[Extracted data entries]
■ ■ ■

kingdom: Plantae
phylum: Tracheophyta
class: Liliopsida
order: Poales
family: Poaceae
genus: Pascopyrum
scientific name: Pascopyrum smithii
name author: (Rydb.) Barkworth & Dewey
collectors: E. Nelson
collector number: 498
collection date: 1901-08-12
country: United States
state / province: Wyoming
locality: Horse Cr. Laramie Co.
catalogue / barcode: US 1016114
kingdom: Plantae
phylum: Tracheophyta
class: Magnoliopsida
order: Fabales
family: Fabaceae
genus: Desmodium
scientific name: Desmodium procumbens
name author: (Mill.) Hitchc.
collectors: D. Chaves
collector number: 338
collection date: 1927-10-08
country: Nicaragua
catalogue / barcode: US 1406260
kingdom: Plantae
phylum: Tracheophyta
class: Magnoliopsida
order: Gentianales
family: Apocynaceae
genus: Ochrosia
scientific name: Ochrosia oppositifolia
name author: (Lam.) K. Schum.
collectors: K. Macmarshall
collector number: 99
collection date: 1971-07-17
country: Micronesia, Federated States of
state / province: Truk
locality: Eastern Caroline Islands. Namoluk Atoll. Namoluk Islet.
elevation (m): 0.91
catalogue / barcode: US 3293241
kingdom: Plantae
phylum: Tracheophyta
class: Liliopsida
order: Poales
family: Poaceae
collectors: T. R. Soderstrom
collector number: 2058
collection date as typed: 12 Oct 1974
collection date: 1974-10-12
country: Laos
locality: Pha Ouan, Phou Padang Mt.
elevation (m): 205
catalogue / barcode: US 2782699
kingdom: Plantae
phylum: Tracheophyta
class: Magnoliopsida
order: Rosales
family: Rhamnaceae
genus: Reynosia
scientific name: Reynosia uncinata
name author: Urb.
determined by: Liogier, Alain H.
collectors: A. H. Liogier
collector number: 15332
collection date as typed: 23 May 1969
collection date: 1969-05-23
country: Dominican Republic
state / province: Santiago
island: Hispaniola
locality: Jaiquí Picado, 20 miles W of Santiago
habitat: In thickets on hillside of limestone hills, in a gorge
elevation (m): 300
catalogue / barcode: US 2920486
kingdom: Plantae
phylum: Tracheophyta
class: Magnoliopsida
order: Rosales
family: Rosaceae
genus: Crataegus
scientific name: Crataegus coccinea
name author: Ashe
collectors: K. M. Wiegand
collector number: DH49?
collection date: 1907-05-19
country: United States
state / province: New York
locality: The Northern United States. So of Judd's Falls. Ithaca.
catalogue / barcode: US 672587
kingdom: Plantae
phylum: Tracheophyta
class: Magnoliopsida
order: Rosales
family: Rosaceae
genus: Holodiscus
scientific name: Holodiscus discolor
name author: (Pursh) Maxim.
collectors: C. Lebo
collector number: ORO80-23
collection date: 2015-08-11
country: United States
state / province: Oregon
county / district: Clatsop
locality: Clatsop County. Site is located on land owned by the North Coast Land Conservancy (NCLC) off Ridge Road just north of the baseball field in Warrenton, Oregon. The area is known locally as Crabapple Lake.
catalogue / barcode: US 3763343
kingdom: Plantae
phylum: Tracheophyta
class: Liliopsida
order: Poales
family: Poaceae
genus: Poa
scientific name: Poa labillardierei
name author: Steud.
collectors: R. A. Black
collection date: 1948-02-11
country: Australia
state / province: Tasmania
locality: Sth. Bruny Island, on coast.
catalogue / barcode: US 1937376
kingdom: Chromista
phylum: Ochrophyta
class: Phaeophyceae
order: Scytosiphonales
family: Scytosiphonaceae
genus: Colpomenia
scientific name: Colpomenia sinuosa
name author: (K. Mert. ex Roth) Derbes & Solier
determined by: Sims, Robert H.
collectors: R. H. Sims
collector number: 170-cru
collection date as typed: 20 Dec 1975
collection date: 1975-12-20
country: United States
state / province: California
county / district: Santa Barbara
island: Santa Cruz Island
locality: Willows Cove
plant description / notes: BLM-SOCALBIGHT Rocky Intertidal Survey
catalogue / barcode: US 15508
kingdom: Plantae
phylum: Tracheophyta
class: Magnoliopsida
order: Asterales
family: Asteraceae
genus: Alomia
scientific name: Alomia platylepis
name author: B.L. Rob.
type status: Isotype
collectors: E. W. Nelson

■ ■ ■

**Problem statement:**
Copy out, without any alteration, the lines above, beginning at the line containing "island: Hispaniola" and stopping after the line containing "island: Santa Cruz Island".

**Answer for the task:**
island: Hispaniola
locality: Jaiquí Picado, 20 miles W of Santiago
habitat: In thickets on hillside of limestone hills, in a gorge
elevation (m): 300
catalogue / barcode: US 2920486
kingdom: Plantae
phylum: Tracheophyta
class: Magnoliopsida
order: Rosales
family: Rosaceae
genus: Crataegus
scientific name: Crataegus coccinea
name author: Ashe
collectors: K. M. Wiegand
collector number: DH49?
collection date: 1907-05-19
country: United States
state / province: New York
locality: The Northern United States. So of Judd's Falls. Ithaca.
catalogue / barcode: US 672587
kingdom: Plantae
phylum: Tracheophyta
class: Magnoliopsida
order: Rosales
family: Rosaceae
genus: Holodiscus
scientific name: Holodiscus discolor
name author: (Pursh) Maxim.
collectors: C. Lebo
collector number: ORO80-23
collection date: 2015-08-11
country: United States
state / province: Oregon
county / district: Clatsop
locality: Clatsop County. Site is located on land owned by the North Coast Land Conservancy (NCLC) off Ridge Road just north of the baseball field in Warrenton, Oregon. The area is known locally as Crabapple Lake.
catalogue / barcode: US 3763343
kingdom: Plantae
phylum: Tracheophyta
class: Liliopsida
order: Poales
family: Poaceae
genus: Poa
scientific name: Poa labillardierei
name author: Steud.
collectors: R. A. Black
collection date: 1948-02-11
country: Australia
state / province: Tasmania
locality: Sth. Bruny Island, on coast.
catalogue / barcode: US 1937376
kingdom: Chromista
phylum: Ochrophyta
class: Phaeophyceae
order: Scytosiphonales
family: Scytosiphonaceae
genus: Colpomenia
scientific name: Colpomenia sinuosa
name author: (K. Mert. ex Roth) Derbes & Solier
determined by: Sims, Robert H.
collectors: R. H. Sims
collector number: 170-cru
collection date as typed: 20 Dec 1975
collection date: 1975-12-20
country: United States
state / province: California
county / district: Santa Barbara
island: Santa Cruz Island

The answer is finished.